[Multi-frame object listings]
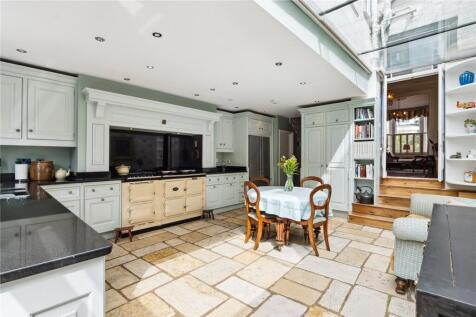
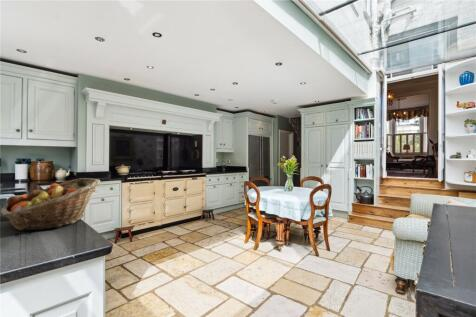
+ fruit basket [0,177,101,231]
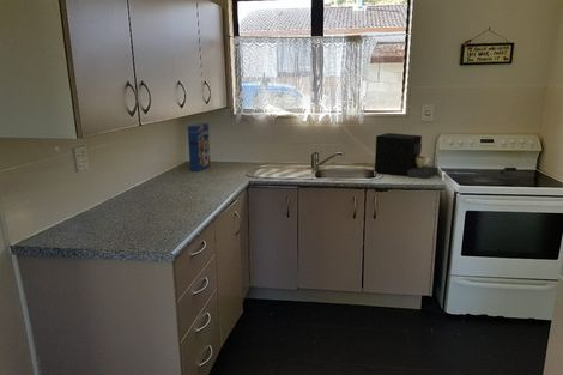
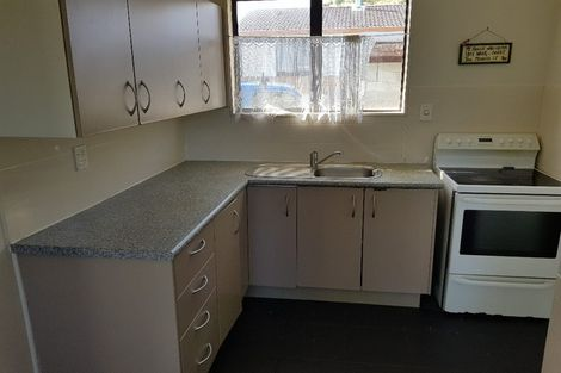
- cereal box [187,122,212,173]
- coffee maker [374,132,440,180]
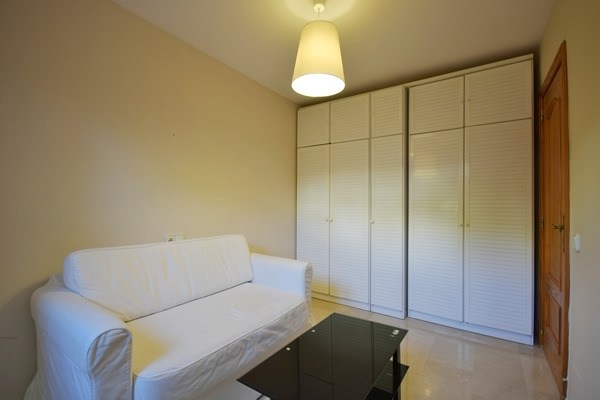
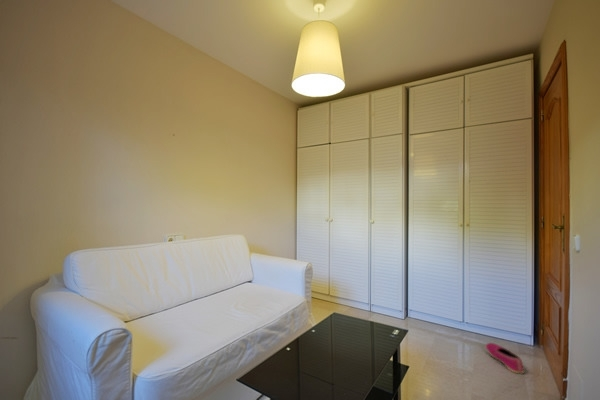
+ shoe [485,342,525,374]
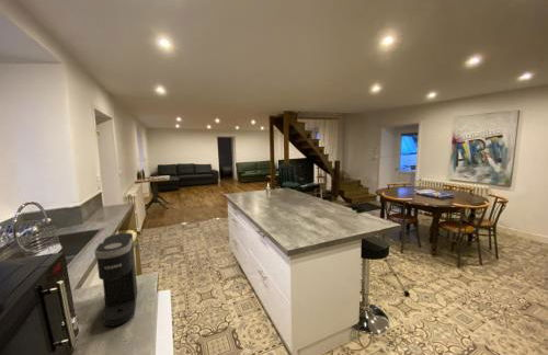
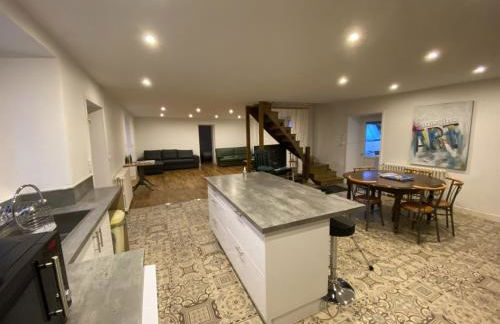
- coffee maker [93,232,138,328]
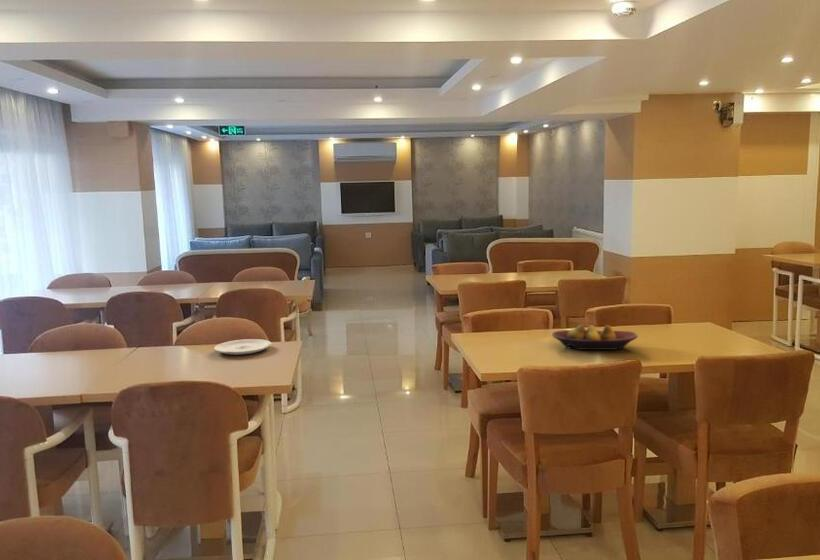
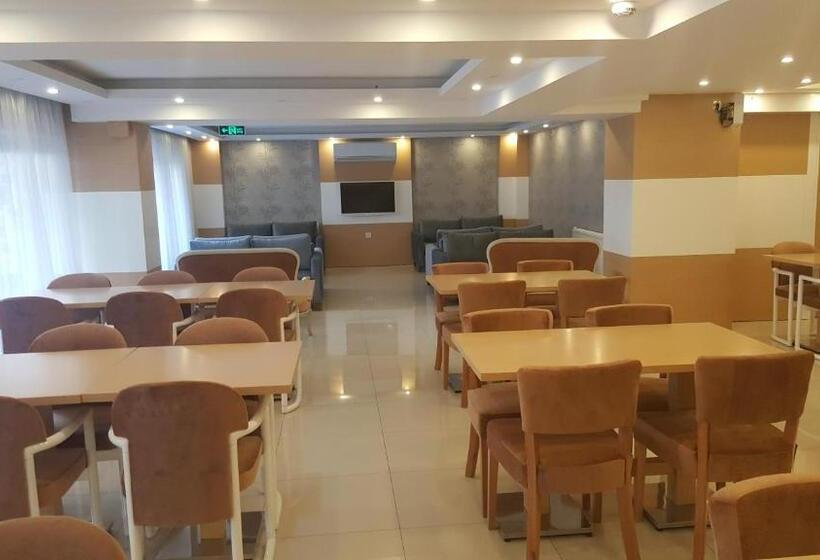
- plate [214,338,272,356]
- fruit bowl [551,324,639,351]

What is being asked: Reproduce the entries above without change, omitting all pictures.

Result for this exercise:
+ fruit basket [0,177,101,231]
- cereal box [187,122,212,173]
- coffee maker [374,132,440,180]
+ shoe [485,342,525,374]
- coffee maker [93,232,138,328]
- plate [214,338,272,356]
- fruit bowl [551,324,639,351]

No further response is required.